ADB: Quality Jobs Essential to Asia's Growth, Stability

As Asia grapples with globalization and changing demographics, including an expanding middle class and aging societies, it will face even more pressure to generate quality jobs that can satisfy public aspirations and support inclusive growth. 

 

Many of the new jobs that have been created in Asia are low-cost, low-wage manufacturing positions.

 

In a special chapter of Key Indicators for Asia and the Pacific 2011, the Asian Development Bank says Asia has outstripped other regions in growth and employment creation since 1990. This has  led to substantial improvements in living standards, but progress has been uneven in this heterogeneous region. Asia still remains home to most of the world’s poor with more than 40% of most countries’ populations living below the $2-a-day poverty line.

 

Lower-income countries are having difficulty meeting some of the Millennium Development Goal targets and where progress has lagged, social tensions may arise. Despite recent turmoil in financial markets, policymakers must keep focused on structural improvements.

 

“The percentage of workers in informal employment in Asia remains sharply higher than in most other regions.
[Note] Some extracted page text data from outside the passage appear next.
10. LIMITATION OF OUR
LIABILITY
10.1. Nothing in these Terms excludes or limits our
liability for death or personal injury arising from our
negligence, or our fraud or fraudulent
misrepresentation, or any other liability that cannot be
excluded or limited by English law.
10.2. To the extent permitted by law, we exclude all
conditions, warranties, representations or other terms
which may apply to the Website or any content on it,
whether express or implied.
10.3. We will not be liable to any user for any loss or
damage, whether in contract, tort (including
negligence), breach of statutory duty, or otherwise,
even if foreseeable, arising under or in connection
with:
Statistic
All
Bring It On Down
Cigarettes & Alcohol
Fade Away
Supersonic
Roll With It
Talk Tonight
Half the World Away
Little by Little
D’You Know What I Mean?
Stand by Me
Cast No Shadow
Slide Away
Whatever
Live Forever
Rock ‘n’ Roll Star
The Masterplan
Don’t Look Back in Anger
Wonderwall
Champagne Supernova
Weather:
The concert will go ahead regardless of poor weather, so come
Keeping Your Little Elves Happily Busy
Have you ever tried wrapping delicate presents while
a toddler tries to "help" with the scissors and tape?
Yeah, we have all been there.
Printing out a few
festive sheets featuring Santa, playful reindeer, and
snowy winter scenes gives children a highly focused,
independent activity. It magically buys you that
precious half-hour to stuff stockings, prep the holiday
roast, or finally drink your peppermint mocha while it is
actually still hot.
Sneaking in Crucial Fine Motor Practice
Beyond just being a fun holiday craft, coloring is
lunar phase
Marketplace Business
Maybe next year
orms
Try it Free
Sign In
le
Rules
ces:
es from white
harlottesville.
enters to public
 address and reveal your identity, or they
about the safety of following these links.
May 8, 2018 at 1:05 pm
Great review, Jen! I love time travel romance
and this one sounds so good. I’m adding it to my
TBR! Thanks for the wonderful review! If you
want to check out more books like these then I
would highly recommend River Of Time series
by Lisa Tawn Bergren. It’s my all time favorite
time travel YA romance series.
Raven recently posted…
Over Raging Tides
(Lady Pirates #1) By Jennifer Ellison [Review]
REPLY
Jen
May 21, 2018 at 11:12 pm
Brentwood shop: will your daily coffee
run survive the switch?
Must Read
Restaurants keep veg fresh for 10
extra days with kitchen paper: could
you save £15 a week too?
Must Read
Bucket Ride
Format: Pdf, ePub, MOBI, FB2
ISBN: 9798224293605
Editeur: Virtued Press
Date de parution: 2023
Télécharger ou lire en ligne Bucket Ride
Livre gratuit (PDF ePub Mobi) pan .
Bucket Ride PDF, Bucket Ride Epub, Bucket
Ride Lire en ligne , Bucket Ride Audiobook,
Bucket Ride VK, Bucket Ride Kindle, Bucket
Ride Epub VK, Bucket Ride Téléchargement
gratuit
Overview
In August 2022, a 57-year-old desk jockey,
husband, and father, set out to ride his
Quality jobs are important for reducing poverty and income inequality, and for promoting social cohesion and political stability,” says ADB’s Chief Economist Changyong Rhee.

 

The report further says that the pattern and rate of job creation across the region have been sharply mixed, and growth is not enough on its own to guarantee quality jobs with decent wages and conditions.

 

The report adds creating higher value-added jobs and increasing labor productivity are key to quality employment, and higher quality employment is the critical link between growth and poverty reduction.

 

But there is no one-size-fits-all solution for the region, with economies at different stages of development.

 

Middle-income countries will need to promote trade and foreign direct investment, and develop human capital in order to move up the value chain of production, while diversifying the types of social protection measures. Low-income countries can benefit from increasing trade and facilitating smoother rural-urban migration.

 

Productivity in rural areas needs to be improved, and technical and vocational training broadened. For these countries, informal workers need to be provided with a basic level of social protection.

 

“With appropriate demand and supply side policies and some levels of social protection, countries can make substantial progress towards developing higher quality employment in Asia that will enable it to continue its achievements in poverty reduction and inclusive growth,” Rhee says.